Any suggest? manual parallel?
ifort test_fpu2.f90 /O2 /Qopt-prefetch=2 /assume:buffered_io /Qip /Qopt-matmul /assume:nocc_omp /reentrancy:threaded /Qopenmp-offload- /extend_source:132 /Fd"vc150.pdb" /libs:qwin/threads /link /stack:64000000
Can be run at AMD, not /Qparallel but no performance increases...
Oh my goodness. That's certainly a lot more options than you showed at StackOverflow. The first thing I would suggest is that you DEFINITELY do not want /libs:qwin here - take that out. There's also no reason to be using /Qopenmp, /assume:nocc_omp or /extend_source:132. The /Fd is also inappropriate since you're not debugging.
I would start by taking off ALL of the options. If that works (which it probably will), add /O3. Then add /parallel. This source uses no OpenMP syntax so there's no point in adding OpenMP options. Note that /parallel uses OpenMP internally.
If you get that far, replace /O3 with /fast. This sets a number of options that should make the program faster, even on AMD.
My opinion is some of the benchmark examples are not very good examples of Fortran.
Test_FPU and Test_FPU2 appear to create very large local arrays which flood the stack, for no apparent benefit.
Other routines also have large automatic arrays, which can also be problematic.
If you add ",SAVE" to these large arrays, the program will be much easier to compile and link, eg:
REAL(RK8), SAVE :: pool(smallsize,smallsize,smallits), pool3(bigsize,bigsize) ! random numbers to invert
REAL(RK8), SAVE :: a(smallsize,smallsize), a3(bigsize,bigsize) ! working matrices
As for your use of /Qparallel , this is not likely to help the Gauss or Crout solver, which require a sequential approach.
/Qparallel is good for suitable algorithms, but unfortunately many classical solutions are not.
Steve, the post #4 actually alternative number 4. It doesnt have /Qparallel, it just testing another switch.
meanwhile back to /Qparallel problem alternative number #3, we use /Qparallel /O3 only with /libs:qwin and without, the problem is still there. the /fast create slightly faster speed than /O3 on intel systems. I will try it monday on amd systems.
It will superb faster if i removed the blas section on test_fpu.f90 and used the intel mkl library with /Qmkl:parallel on intel systems.
John, thank you for suggestion. i will try to change it. how about allocatable but still it need /stack switch for windows.

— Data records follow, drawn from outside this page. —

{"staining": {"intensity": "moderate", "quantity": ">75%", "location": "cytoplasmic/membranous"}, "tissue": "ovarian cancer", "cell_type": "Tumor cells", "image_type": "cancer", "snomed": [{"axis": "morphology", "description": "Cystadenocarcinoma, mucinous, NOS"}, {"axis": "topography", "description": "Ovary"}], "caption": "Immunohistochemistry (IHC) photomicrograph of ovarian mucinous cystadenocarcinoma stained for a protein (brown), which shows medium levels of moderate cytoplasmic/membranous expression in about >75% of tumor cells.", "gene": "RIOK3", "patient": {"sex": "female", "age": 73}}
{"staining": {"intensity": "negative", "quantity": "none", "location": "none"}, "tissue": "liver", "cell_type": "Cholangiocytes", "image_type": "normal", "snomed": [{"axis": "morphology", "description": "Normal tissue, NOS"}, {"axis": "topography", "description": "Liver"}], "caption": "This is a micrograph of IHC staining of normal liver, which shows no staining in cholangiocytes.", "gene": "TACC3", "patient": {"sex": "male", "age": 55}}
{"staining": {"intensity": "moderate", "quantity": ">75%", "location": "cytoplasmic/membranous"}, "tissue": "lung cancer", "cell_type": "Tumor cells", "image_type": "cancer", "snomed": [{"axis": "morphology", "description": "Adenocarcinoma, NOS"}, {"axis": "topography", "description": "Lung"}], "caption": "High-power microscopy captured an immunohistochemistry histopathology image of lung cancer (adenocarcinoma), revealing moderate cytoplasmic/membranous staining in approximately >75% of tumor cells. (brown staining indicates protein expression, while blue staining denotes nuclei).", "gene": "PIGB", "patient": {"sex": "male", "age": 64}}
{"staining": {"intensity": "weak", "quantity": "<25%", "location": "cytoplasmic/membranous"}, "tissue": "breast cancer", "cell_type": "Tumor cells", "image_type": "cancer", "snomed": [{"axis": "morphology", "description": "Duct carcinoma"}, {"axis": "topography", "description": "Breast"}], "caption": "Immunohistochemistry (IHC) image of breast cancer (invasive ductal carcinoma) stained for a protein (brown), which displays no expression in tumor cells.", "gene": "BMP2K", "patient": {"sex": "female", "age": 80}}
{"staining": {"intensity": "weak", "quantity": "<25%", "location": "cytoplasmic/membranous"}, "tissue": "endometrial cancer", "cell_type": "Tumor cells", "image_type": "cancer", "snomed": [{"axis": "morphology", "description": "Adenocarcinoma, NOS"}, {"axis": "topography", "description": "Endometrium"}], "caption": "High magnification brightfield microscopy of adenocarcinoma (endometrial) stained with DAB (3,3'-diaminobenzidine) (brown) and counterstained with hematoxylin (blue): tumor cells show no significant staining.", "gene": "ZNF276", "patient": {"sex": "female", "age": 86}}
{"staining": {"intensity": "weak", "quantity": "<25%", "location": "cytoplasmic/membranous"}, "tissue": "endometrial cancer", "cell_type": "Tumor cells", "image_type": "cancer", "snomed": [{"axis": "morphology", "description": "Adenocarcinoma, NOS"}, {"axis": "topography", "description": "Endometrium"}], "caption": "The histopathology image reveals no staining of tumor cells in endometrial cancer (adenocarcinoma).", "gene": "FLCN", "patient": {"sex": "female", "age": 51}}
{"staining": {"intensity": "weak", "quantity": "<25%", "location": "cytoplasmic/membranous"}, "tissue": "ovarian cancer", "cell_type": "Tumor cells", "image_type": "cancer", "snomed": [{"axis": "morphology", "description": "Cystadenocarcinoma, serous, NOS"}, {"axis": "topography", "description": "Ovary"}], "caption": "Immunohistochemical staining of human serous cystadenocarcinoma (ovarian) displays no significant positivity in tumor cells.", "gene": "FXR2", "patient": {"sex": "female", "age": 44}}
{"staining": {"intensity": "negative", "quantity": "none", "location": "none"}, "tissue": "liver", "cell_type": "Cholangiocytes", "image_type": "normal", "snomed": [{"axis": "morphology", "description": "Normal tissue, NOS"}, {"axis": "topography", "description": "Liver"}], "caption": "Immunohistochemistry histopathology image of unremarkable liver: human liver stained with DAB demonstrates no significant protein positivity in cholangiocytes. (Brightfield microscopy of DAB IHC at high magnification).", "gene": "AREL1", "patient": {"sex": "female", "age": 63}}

ifort /fast only runs on intels. AMDs said please verify that your os and cpu support x87 to avx.
It is not true that ifort /fast runs only on Intel - at least not for the last three or four major versions. I should know as i wrote the processor-detection code used for /Qxhost, used by /fast.
Problem solved. the 0xc000007b was error with /Qparallel is solved in Intel Parellel Studio XE 2020.
The problem exist on Parallel Studio 2019 Update 2.
Now it can ran on the latest AMD Ryzen.
Steve, the /fast enabled can be ran on AMD Ryzen, unless it was compiled on Ryzen host also with /Qxhost. If it compiled at Intel host and switch /fast enabled, it will be using /Qx mode that apps only run on intel.
/QxHost (implied by /fast) requires that you run on the host system - that is, the one you compiled on. In early ifort versions, /fast could not be used with non-Intel CPUs but that changed quite a while ago (version 14 or 15, I think). If you run on a different CPU, even a different Intel CPU, the program may not run.